Central Busan around Nampodong and the Jungang area preserves the texture of a city that was, until recently, defined more by its port than its beaches. The '40 Steps' staircase near Jungang Station became a gathering point for refugees during the Korean War, when Busan served as South Korea's temporary capital and its population swelled with displaced families. Gamcheon Village, sometimes called the Machu Picchu of Busan, is a hillside neighborhood of pastel-painted houses that was originally a settlement for Korean War refugees and has been reinvented as an open-air art installation. From Yongdusan Park and Busan Tower, the view sweeps across the container port, the ferry terminals, and the old commercial district -- a panorama of a working city rather than a resort.

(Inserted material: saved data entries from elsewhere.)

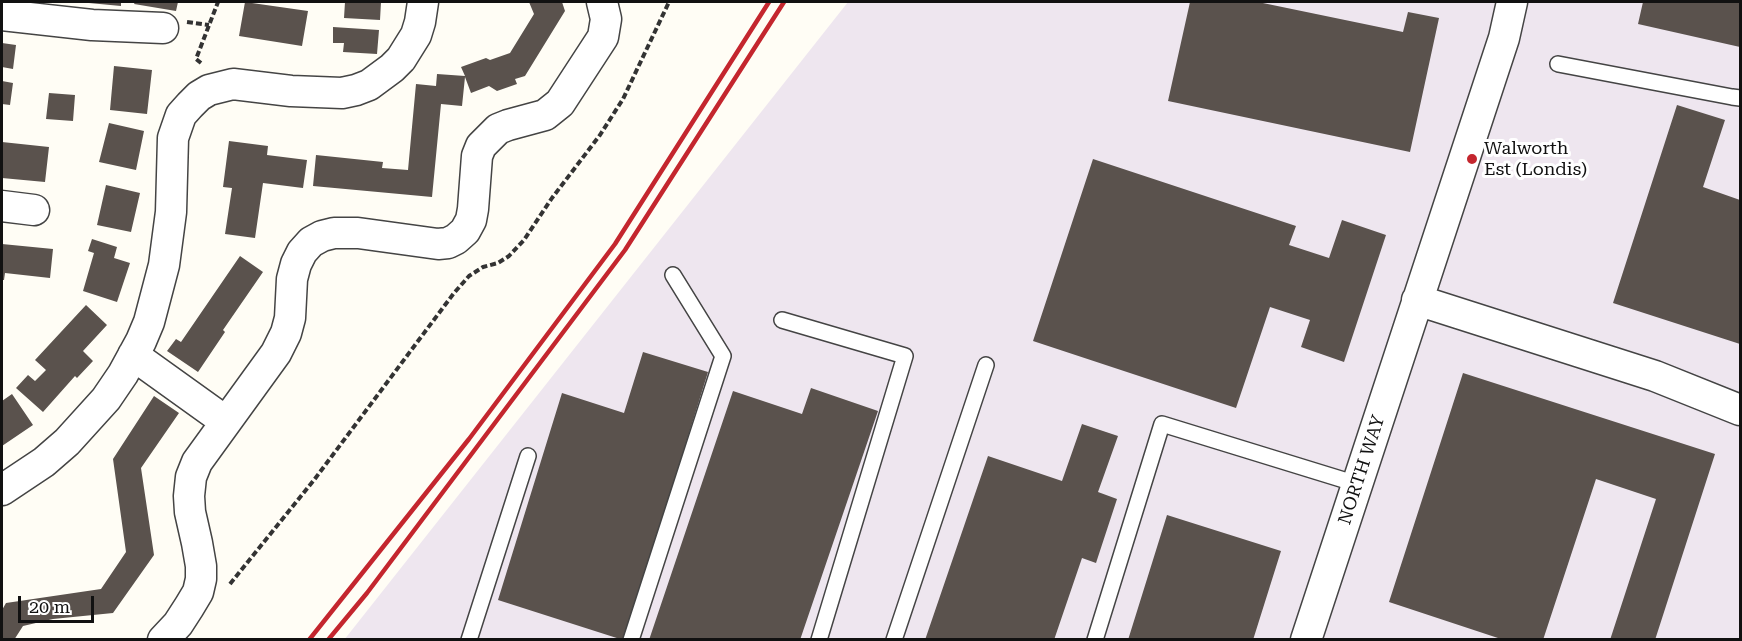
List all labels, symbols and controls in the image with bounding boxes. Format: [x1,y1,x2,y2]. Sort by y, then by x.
place label: Walworth Est (Londis) [1484,138,1587,180]
marker: Walworth Est (Londis) [1465,152,1479,166]
street label: NORTH WAY [1334,412,1390,528]
scale bar [21,584,98,622]
text: 20 m [29,596,70,617]

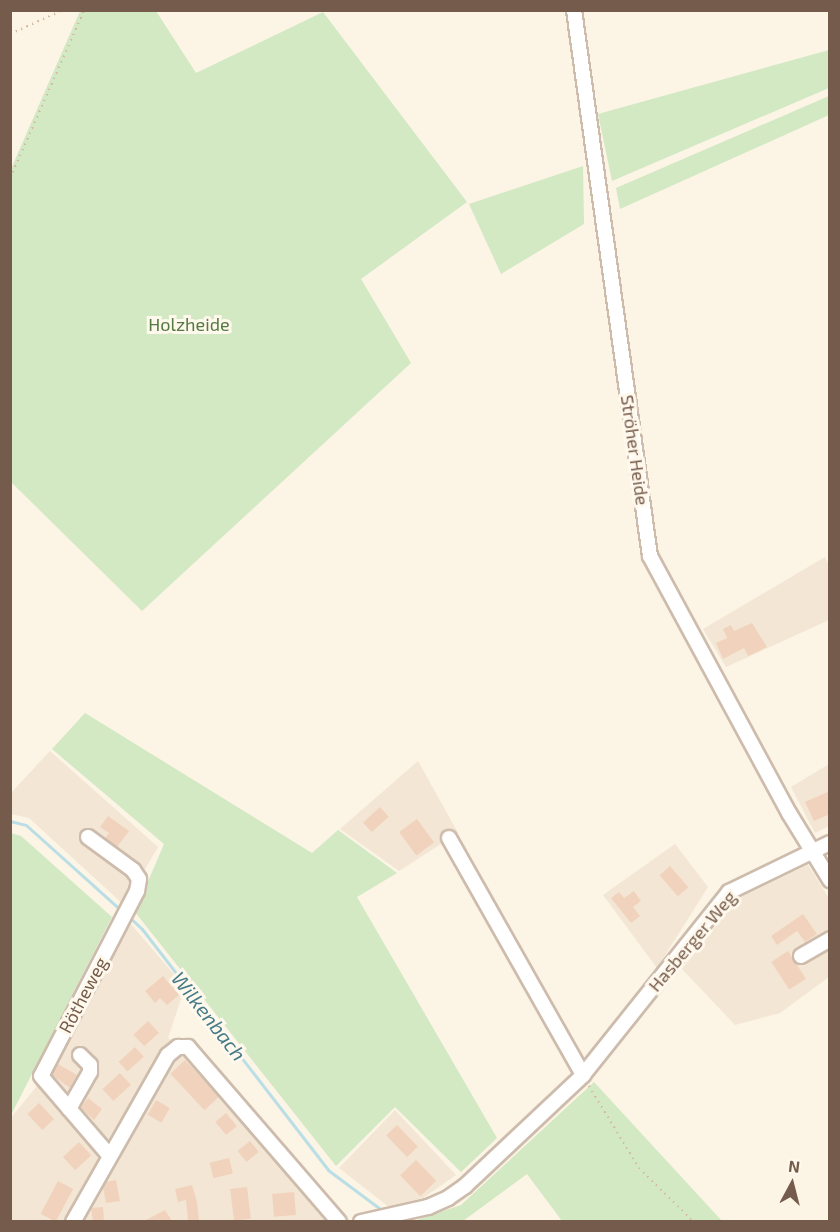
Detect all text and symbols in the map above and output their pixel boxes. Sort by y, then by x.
park label: Holzheide [148,313,230,335]
street label: Ströher Heide [617,393,653,507]
street label: Hasberger Weg [643,886,741,996]
street label: Rötheweg [54,953,112,1037]
water label: Wilkenbach [167,967,251,1065]
north arrow [762,1154,822,1214]
text: N [787,1156,801,1176]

Getting There and Getting Around

Busan sits roughly 450 kilometers southeast of Seoul, connected by KTX high-speed trains that cover the distance in two to two and a half hours. Gimhae International Airport serves both domestic and international routes, though the KTX has made flying from Seoul largely unnecessary. International ferries link the city to Tsushima Island, Fukuoka, Shimonoseki, and Osaka in Japan -- making Busan a natural gateway between two countries. Within the city, four metro lines and an extensive bus network reach most areas of interest. The metro signs and announcements come in both Korean and English, and a Cashbee or T-money transit card makes transfers between bus and rail seamless. Taxis are plentiful, though drivers rarely speak English. The city's geography -- mountains dividing neighborhoods, coastline stretching in both directions -- means walking between districts is impractical, but within each district, the best discoveries come on foot.

From the Air

Coordinates: 35.18°N, 129.07°E at the southeastern tip of the Korean Peninsula. The city stretches along the coast with mountains penetrating the urban area. Nearest airport: RKPK (Gimhae International Airport, west of the city center). Haeundae Beach and the Gwangan Bridge are prominent visual landmarks from the air. The container port is one of the largest in Asia. Best viewed at 5,000-8,000 ft to appreciate how the mountains fragment the urban grid. On clear days, Tsushima Island (Japan) is sometimes visible to the southeast.